Even if I don't have a ready to use answer, I'll switch from comments here, as there's some more space to write and format..
Could you clarify the "lahks" term? I found only something loosely related on Wiki, but its pure guess and I have no idea what you mean.
A large number of objects per thread
you say. While you were sampling/stopping randomly, have you watched the stacktraces? I understand that the alloc/dealloc was the most often seen leaf of the stacktrace, but how about the *nonleaf*s? Have you been able to see what actually was calling that alloc/dealloc? That is the point in sampling method - to see the original of the call, and to statistically estimate which of the possible origins is responsible for calling it too often.

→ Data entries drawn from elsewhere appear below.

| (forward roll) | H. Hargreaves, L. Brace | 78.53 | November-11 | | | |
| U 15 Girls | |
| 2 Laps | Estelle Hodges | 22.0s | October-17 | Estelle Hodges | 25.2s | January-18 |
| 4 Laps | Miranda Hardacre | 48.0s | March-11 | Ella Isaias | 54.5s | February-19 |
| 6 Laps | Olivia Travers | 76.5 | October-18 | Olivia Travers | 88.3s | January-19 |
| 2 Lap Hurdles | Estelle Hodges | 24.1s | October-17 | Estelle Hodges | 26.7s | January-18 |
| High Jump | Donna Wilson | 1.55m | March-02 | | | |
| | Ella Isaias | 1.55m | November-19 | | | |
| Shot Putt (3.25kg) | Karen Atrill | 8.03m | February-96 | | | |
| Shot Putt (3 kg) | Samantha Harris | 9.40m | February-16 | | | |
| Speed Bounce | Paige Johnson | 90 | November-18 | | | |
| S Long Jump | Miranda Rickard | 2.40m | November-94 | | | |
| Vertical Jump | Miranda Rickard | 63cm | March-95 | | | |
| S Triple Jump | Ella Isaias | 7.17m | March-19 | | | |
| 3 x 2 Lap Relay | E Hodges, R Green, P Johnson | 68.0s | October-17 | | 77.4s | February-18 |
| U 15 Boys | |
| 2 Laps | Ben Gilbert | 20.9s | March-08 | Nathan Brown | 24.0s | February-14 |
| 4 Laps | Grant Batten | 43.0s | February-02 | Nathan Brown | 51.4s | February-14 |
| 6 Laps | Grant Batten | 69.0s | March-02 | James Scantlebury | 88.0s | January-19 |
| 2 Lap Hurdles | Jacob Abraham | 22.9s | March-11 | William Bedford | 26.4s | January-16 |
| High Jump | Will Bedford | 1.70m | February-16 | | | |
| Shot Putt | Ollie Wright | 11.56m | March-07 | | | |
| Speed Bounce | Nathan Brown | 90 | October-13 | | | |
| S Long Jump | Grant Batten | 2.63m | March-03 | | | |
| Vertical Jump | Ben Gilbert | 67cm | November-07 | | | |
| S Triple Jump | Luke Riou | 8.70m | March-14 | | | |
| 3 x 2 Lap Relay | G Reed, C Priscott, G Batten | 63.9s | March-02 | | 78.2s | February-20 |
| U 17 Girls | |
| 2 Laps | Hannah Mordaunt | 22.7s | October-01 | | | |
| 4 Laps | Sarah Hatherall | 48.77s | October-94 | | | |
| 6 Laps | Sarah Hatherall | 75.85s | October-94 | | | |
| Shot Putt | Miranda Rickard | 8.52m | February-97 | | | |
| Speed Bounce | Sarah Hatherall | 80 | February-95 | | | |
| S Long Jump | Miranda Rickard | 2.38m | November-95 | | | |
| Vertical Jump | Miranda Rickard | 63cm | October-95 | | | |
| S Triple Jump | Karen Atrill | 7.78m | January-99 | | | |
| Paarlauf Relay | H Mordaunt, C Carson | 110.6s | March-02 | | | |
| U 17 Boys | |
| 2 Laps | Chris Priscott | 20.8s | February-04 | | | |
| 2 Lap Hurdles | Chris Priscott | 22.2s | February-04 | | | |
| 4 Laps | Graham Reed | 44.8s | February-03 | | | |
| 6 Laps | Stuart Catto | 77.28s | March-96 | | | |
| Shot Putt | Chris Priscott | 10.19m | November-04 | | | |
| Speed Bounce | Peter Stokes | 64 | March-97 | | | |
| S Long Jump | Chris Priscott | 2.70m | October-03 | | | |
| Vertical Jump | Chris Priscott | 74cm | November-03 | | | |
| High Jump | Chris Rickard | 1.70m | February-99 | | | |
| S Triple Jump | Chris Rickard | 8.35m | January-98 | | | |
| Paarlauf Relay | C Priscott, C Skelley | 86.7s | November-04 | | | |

You might have not been able to observe the 'higher parts' of the stacktraces due to heavy optimization or due to architectural mismatch (ie. if your application uses task queuing, then most of the time you will only see "fetch task","check task","execute task" steps instead of true origins), but almost in every architecture you might adjust adequately (in terms of task queing - just try sampling the task registration!)
Yet another way - alloc/dealloc bloat is quite universal: it is usually related to architecture and algorithms, or, well, bugs. However, this kind of things should be easily observable not only in 'optimized release' build (where there's problem in seeing the stacktraces), but also should quickly show up in 'full debug info' builds too - with less optimizations the whole system will run slower, but you should be able to see and collect all intermediate methods that are possible origins.
Another thing: you've said that "multi threaded" works far slower than "single threaded". This arises a question on how are you able to switch between them? Do you have tw separate implementations? Or do you just adjust the threadpool size between 1 workerthread and N workerthreads? Crossing that with "alloc/dealloc" problem - maybe each of your threads is required to perform too many setups/teardowns at each time?
Try inspecting what actually the threads (as a group, look at the threads' lifetimes too) has to prepare repeatedly in contrast to the single threaded option.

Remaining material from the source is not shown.